Kaptigau W Matui, Ke Liu, Rosenfeld J V
Department of Surgery, Port Moresby General Hospital, Free Mail Bag, Boroko, NCD 111, Papua New Guinea.
P N G Med J. 2007 Mar-Jun;50(1-2):50-7.
Traumatic brain injury (TBI) has been responsible for 25-30% of surgical deaths in Port Moresby General Hospital (PMGH) over the last 30 years despite being responsible for only 5% of the admissions.
To document the epidemiology of TBI over a period of two years from 2003 to 2004 and compare this to the previous two decades in PMGH and elsewhere. The treatment and outcome of TBI cases are analyzed.
All TBI cases were included from January 2003 to December 2004. The Glasgow Coma Score (GCS) and Glasgow Outcome Scale (GOS) were documented at admission and discharge. These cases were followed up in the outpatient department for at least 6 months.
There were 262 cases of TBI admitted between January 2003 and December 2004. There were 31 deaths during this period. 28 deaths were in the severe TBI category (GCS 3-8) and 3 in the moderate category (GCS 9-12).
The case fatality rate of severe TBI has been reduced from 60% to just below 30% over the period of 2 years.

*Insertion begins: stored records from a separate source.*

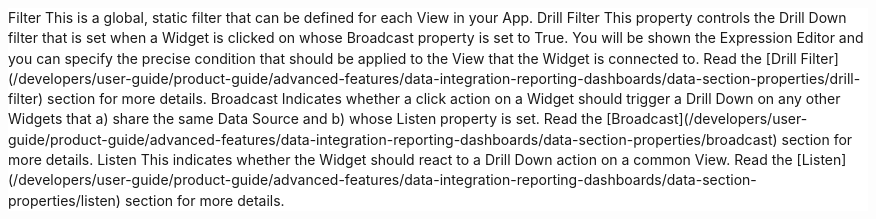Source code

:</td>
</tr>
<tr>
<td width="174">
Filter

</td>
<td width="18">
</td>
<td width="750">
This is a global, static filter that can be defined for each View in your App.

</td>
</tr>
<tr>
<td width="174">
Drill Filter

</td>
<td width="18">
</td>
<td width="750">
This property controls the Drill Down filter that is set when a Widget is clicked on whose Broadcast property is set to True. You will be shown the Expression Editor and you can specify the precise condition that should be applied to the View that the Widget is connected to. Read the [Drill Filter](/developers/user-guide/product-guide/advanced-features/data-integration-reporting-dashboards/data-section-properties/drill-filter) section for more details.

</td>
</tr>
<tr>
<td width="174">
Broadcast

</td>
<td width="18">
</td>
<td width="750">
Indicates whether a click action on a Widget should trigger a Drill Down on any other Widgets that a) share the same Data Source and b) whose Listen property is set. Read the [Broadcast](/developers/user-guide/product-guide/advanced-features/data-integration-reporting-dashboards/data-section-properties/broadcast) section for more details.

</td>
</tr>
<tr>
<td width="174">
Listen

</td>
<td width="18">
</td>
<td width="750">
This indicates whether the Widget should react to a Drill Down action on a common View. Read the [Listen](/developers/user-guide/product-guide/advanced-features/data-integration-reporting-dashboards/data-section-properties/listen) section for more details.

The formation of a single unit managing TBI over two years may be one factor contributing to this improvement. Interpersonal violence has replaced motor vehicle accidents as the leading cause of death from TBI.
在过去30年里,创伤性脑损伤(TBI)在莫尔斯比港总医院(PMGH)的外科手术死亡病例中占25%-30%,尽管其在入院病例中仅占5%。
记录2003年至2004年两年间TBI的流行病学情况,并将其与PMGH及其他地方此前的二十年情况进行比较。分析TBI病例的治疗方法和结果。
纳入2003年1月至2004年12月期间所有的TBI病例。记录入院时和出院时的格拉斯哥昏迷评分(GCS)和格拉斯哥预后评分(GOS)。这些病例在门诊部至少随访6个月。
2003年1月至2004年12月期间,共收治262例TBI病例。在此期间有31例死亡。28例死亡属于重度TBI类别(GCS 3-8),3例属于中度类别(GCS 9-12)。
在两年时间里,重度TBI的病死率已从60%降至略低于30%。两年来成立一个单一的TBI管理单元可能是促成这一改善的一个因素。人际暴力已取代机动车事故,成为TBI致死的主要原因。